Job item a:
Answer these questions about the comments on building settlement:
(i) Roughly how much post-construction settlement does the first comment say occurred at the building?
(ii) At what time of night does the first comment imagine someone coming into the garage?
(iii) How long had the lady been living in apartment 711?

Yes, there has been a fair amount of settlement at this building…somewhere on the order of an inch or more post construction. If more and differential, the induced moments could be tremendous. Couple that with someone coming into the garage at 1:30 in the morning and hitting a column…could be.

Good article on settlement, Mike. Saw a lot in the article about not only settlement but also flooding & water damage. I can imagine 1990s settlement cracking and destroying concrete cover on substructure concrete. With the ocean near by, plenty of salt water (or even just salt air) available to accelerate rebar corrosion. Just a matter of time till something gives.
Pure speculation.


Incredibly, here is a video of apt 711 when the collapse happened. The lady had been there 3 weeks and just left yesterday, setting up a video camera as always. Lucky timing for her.

Apartment 711 video as it collapsed.

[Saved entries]
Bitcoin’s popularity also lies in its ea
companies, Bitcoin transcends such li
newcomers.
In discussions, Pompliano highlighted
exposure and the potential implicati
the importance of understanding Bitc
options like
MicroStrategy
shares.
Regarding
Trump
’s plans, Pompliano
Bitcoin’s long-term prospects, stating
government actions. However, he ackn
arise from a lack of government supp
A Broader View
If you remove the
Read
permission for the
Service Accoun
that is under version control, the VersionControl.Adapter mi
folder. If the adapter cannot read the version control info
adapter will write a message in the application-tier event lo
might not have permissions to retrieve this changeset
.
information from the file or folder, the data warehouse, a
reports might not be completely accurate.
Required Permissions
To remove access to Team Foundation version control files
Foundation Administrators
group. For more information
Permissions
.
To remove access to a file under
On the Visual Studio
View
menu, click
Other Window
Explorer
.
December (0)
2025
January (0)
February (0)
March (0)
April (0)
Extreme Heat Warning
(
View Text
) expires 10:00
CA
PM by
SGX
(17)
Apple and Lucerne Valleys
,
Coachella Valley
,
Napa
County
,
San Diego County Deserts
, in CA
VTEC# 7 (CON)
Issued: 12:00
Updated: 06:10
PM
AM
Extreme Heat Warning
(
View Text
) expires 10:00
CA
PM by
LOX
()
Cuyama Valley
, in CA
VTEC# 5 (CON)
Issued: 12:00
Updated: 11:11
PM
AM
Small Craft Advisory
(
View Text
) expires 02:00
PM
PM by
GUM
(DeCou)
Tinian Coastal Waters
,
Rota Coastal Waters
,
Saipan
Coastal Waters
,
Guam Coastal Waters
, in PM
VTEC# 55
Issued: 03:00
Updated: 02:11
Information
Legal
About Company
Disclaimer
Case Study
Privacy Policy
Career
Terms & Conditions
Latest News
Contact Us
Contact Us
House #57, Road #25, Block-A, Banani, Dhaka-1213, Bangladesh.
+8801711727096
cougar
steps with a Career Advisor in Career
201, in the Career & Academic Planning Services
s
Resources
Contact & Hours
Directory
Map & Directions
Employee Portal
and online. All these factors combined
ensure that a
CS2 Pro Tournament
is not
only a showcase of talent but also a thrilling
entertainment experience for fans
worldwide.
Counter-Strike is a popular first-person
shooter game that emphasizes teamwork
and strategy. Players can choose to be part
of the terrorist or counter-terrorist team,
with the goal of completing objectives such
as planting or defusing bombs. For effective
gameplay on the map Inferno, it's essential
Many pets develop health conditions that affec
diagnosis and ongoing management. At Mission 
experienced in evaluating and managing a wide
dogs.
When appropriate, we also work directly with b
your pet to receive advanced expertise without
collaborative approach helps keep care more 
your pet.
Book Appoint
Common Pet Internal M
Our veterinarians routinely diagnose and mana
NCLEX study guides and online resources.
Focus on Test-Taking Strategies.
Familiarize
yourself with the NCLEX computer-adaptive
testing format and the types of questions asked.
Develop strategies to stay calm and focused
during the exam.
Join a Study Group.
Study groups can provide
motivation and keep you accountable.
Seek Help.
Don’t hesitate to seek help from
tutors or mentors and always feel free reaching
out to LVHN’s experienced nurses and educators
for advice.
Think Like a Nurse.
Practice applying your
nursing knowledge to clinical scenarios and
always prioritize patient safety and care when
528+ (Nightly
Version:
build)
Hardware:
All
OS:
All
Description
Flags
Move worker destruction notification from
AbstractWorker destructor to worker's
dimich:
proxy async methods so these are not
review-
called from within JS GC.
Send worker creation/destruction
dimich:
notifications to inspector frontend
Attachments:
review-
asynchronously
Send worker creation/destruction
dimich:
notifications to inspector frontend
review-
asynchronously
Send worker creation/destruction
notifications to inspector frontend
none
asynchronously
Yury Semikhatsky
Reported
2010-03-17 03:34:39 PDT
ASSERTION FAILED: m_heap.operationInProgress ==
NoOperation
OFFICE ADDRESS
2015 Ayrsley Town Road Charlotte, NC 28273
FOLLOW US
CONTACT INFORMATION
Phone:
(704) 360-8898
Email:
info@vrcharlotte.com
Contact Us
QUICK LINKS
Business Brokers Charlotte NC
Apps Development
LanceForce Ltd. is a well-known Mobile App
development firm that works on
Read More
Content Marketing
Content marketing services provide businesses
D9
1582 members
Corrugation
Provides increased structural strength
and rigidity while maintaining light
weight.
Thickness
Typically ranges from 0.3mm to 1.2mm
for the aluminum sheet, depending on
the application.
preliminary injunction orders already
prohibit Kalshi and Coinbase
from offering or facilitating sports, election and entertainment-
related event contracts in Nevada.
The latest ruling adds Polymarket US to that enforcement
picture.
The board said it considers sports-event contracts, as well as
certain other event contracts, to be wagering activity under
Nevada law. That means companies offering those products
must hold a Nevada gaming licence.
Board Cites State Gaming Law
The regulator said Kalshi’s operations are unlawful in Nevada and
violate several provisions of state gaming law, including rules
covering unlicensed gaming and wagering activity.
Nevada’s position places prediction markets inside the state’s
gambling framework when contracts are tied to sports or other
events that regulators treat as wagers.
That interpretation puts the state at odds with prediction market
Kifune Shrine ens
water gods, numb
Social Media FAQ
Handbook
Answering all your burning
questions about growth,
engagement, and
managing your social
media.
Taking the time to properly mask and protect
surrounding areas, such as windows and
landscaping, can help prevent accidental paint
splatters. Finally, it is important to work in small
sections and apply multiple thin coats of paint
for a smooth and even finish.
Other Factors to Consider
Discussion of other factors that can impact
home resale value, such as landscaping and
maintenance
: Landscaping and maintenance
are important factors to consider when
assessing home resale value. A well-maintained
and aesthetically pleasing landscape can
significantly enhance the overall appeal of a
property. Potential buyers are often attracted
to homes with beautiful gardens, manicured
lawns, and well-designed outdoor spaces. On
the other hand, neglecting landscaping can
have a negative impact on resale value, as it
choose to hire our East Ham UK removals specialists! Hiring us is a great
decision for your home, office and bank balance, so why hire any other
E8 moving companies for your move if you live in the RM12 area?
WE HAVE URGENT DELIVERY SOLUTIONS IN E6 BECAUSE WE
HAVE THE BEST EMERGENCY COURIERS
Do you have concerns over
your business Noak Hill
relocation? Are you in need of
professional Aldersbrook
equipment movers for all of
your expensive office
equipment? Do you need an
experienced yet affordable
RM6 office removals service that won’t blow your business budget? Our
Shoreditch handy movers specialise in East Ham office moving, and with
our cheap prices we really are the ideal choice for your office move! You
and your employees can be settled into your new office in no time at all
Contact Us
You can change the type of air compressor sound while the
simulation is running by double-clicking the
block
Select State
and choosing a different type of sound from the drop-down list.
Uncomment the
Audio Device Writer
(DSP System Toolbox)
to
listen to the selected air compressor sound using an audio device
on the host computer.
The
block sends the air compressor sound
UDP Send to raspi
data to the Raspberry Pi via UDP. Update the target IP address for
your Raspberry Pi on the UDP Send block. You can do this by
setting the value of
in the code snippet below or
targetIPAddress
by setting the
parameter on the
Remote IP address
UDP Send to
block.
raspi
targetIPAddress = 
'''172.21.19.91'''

Job item b:
From the saved entries, quote everything from the first line down to the line containing "Required Permissions", including both of those lines.

Written solution a:
(i) Somewhere on the order of an inch or more.
(ii) 1:30 in the morning.
(iii) 3 weeks.

Written solution b:
Bitcoin’s popularity also lies in its ea
companies, Bitcoin transcends such li
newcomers.
In discussions, Pompliano highlighted
exposure and the potential implicati
the importance of understanding Bitc
options like
MicroStrategy
shares.
Regarding
Trump
’s plans, Pompliano
Bitcoin’s long-term prospects, stating
government actions. However, he ackn
arise from a lack of government supp
A Broader View
If you remove the
Read
permission for the
Service Accoun
that is under version control, the VersionControl.Adapter mi
folder. If the adapter cannot read the version control info
adapter will write a message in the application-tier event lo
might not have permissions to retrieve this changeset
.
information from the file or folder, the data warehouse, a
reports might not be completely accurate.
Required Permissions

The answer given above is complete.